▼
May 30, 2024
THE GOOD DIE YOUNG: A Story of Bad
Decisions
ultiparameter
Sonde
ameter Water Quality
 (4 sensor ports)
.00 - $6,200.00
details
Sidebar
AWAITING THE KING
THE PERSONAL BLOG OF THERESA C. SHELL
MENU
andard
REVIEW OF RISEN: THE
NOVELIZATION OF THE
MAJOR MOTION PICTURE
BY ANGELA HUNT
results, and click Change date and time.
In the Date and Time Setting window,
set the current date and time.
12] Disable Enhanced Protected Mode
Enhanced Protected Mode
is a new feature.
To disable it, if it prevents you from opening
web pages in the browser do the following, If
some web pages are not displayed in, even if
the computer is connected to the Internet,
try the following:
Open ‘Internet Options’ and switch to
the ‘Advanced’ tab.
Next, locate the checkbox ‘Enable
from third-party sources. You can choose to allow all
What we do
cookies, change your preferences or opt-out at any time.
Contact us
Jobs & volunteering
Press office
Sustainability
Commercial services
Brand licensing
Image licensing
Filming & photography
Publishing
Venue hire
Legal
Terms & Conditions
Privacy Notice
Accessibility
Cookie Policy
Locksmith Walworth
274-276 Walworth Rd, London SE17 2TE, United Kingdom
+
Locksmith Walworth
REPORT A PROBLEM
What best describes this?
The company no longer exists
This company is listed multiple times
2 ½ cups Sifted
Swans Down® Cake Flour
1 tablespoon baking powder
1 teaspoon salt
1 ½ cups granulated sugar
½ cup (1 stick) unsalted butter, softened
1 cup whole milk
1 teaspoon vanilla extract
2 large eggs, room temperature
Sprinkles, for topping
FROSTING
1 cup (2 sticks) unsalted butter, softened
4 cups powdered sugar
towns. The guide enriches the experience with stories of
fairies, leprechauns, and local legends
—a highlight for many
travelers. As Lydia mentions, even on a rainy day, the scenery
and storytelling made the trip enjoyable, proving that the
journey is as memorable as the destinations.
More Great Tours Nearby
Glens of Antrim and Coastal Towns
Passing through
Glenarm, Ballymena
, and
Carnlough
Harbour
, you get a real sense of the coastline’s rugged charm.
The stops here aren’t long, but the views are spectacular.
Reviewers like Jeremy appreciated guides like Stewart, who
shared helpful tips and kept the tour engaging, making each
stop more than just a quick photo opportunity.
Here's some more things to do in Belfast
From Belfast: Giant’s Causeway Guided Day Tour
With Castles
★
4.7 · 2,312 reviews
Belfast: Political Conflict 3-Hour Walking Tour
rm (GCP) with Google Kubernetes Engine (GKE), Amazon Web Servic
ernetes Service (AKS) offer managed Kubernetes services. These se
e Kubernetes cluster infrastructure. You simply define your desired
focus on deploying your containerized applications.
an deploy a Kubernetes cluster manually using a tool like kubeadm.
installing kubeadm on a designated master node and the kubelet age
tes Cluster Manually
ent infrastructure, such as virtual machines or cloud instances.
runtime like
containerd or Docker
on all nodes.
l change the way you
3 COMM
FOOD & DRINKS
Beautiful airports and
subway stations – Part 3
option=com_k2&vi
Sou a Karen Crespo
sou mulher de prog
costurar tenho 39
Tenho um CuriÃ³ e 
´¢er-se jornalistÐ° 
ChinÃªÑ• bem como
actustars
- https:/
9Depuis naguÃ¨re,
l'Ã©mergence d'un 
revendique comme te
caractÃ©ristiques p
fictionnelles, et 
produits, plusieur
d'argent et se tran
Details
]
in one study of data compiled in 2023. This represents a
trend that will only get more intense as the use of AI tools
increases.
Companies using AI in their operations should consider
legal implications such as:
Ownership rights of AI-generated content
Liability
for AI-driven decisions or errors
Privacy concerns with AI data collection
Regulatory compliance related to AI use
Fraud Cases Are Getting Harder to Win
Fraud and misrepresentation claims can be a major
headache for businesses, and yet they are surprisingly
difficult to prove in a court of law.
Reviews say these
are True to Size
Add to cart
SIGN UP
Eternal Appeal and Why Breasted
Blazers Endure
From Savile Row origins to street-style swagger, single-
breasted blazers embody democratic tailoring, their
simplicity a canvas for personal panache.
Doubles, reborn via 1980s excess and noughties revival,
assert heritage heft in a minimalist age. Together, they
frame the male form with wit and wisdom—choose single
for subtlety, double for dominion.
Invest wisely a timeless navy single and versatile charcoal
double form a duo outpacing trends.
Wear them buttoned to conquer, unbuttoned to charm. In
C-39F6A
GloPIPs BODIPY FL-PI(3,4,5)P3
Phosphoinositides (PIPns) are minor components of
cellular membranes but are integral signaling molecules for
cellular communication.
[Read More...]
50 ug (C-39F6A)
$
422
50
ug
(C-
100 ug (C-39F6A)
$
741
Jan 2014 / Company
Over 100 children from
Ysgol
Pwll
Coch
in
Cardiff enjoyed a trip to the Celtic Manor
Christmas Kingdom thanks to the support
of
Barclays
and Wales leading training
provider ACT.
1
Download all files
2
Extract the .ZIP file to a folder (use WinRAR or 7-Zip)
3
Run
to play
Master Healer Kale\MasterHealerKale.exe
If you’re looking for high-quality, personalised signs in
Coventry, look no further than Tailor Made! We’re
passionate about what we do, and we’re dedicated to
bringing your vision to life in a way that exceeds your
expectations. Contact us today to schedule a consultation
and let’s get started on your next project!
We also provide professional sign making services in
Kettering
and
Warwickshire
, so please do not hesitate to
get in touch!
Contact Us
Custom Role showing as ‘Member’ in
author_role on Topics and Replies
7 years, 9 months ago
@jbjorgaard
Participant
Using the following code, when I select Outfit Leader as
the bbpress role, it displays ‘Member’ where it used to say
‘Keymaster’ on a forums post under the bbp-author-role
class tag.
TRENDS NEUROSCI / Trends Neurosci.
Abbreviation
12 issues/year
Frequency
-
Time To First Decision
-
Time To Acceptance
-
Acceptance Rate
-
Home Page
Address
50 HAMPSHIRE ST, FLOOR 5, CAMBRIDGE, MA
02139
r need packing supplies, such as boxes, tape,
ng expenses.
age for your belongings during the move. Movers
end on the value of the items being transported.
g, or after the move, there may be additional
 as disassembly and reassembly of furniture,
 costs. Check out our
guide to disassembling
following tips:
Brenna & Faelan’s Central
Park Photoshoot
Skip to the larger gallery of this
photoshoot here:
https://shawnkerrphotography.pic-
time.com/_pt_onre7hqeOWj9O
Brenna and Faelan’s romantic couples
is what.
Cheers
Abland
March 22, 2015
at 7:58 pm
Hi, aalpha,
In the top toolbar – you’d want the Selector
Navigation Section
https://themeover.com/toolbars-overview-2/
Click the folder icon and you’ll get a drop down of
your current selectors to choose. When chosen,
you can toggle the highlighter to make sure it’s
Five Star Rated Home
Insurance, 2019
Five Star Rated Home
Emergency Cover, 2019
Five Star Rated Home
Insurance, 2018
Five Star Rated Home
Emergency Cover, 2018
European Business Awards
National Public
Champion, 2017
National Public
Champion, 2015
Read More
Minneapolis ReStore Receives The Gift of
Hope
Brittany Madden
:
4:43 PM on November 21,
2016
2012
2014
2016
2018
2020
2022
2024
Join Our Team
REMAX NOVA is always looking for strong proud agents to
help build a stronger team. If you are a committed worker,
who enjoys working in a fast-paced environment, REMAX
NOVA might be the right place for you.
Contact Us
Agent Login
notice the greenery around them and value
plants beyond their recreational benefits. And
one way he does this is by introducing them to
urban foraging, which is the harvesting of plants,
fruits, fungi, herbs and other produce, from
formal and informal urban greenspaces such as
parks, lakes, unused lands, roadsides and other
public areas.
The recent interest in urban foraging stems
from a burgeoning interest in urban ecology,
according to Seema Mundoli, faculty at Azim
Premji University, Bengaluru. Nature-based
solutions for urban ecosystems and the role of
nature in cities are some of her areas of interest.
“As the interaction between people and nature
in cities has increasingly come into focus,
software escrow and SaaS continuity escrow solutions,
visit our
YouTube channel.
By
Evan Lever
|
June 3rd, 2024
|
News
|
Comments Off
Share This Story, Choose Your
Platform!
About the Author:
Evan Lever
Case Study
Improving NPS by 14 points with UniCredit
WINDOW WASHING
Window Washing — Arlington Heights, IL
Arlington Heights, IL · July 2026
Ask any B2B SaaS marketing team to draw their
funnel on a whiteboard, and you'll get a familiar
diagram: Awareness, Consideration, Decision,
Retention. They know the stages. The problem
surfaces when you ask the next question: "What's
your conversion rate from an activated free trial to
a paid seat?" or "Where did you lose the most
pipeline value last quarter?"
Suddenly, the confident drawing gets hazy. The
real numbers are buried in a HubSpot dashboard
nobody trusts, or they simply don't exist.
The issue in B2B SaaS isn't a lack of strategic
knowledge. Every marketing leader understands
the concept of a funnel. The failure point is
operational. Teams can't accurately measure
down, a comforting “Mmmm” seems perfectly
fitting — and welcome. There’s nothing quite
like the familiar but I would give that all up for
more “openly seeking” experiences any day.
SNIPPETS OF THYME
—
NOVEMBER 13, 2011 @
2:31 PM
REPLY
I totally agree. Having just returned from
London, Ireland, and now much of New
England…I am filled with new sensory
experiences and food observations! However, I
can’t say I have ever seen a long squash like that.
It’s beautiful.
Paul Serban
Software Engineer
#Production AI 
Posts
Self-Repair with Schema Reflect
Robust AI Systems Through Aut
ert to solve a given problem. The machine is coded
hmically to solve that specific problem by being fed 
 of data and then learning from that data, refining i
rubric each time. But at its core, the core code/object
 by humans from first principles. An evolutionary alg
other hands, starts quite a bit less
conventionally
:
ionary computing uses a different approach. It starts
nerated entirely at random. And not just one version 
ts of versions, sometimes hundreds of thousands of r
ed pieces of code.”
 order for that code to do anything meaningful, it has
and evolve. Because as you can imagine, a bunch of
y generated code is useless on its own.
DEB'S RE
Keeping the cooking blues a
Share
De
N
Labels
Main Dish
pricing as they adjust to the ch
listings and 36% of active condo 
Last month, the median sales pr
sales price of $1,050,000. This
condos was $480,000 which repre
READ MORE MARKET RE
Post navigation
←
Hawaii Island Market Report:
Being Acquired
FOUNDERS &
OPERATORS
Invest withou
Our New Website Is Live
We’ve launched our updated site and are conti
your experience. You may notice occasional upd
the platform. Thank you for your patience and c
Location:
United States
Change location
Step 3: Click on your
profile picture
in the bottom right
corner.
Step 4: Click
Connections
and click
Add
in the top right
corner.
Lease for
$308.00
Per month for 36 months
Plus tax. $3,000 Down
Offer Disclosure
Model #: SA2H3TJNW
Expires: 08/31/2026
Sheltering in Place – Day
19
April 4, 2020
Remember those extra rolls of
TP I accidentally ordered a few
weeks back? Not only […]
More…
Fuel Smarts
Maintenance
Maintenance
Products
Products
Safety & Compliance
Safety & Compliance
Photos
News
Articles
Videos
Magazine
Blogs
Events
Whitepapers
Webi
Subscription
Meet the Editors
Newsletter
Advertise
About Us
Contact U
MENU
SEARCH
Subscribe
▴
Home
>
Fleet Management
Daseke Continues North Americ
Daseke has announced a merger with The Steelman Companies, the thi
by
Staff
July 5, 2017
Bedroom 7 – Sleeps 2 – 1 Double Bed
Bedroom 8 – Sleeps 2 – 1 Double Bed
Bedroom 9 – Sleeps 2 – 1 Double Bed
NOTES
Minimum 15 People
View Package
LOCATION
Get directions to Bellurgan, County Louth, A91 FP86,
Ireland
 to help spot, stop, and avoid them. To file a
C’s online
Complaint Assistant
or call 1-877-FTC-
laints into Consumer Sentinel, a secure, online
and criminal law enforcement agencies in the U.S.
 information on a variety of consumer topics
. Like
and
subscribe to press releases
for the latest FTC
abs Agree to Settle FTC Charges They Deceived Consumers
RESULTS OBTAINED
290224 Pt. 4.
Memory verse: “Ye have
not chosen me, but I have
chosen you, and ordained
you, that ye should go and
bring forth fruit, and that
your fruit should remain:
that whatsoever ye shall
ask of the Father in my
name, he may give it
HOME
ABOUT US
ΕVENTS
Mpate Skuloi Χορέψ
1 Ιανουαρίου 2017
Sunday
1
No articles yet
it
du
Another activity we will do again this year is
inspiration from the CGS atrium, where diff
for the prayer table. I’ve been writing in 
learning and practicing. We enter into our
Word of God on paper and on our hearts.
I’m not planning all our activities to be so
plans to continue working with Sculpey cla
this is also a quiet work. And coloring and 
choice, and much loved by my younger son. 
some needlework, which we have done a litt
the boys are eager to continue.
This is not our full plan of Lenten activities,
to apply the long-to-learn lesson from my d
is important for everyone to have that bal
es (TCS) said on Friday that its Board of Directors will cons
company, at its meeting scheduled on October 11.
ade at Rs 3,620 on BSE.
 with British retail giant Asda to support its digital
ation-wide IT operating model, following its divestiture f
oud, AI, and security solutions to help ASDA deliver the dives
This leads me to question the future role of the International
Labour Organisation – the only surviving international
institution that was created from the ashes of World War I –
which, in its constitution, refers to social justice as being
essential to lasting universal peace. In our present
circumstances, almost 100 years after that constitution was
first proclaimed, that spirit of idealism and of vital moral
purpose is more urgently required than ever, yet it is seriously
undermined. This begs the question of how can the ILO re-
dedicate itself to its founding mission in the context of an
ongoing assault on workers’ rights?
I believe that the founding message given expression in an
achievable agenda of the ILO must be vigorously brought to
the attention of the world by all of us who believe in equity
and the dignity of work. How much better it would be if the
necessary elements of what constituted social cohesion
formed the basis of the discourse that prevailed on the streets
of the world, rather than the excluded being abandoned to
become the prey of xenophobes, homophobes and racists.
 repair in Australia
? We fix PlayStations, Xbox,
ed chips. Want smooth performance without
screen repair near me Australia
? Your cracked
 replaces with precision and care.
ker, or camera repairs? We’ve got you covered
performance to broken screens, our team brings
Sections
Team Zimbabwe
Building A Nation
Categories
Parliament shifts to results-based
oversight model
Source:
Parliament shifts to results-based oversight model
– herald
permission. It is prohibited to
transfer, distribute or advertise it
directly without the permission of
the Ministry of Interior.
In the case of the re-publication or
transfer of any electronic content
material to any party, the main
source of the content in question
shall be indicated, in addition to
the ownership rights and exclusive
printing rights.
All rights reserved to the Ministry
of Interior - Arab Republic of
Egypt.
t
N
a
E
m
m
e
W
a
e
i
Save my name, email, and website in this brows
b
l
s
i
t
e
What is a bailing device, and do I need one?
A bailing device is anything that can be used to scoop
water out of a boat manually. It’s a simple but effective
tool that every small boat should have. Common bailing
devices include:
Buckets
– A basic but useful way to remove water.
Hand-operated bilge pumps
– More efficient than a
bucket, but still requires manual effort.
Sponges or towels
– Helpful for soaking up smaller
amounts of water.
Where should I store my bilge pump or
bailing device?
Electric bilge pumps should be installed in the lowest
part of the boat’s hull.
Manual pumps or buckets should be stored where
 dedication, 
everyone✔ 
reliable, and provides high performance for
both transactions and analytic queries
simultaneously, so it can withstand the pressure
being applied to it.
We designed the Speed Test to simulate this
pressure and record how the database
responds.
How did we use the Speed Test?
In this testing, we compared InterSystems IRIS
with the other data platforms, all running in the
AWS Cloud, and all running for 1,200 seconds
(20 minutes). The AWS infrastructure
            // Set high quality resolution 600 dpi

## About this task
Every line above from the line with "ionary computing uses" to the line with "order for that" is wanted, ends included; write them out exactly and add no other line.

## Response to this task
ionary computing uses a different approach. It starts
nerated entirely at random. And not just one version 
ts of versions, sometimes hundreds of thousands of r
ed pieces of code.”
 order for that code to do anything meaningful, it has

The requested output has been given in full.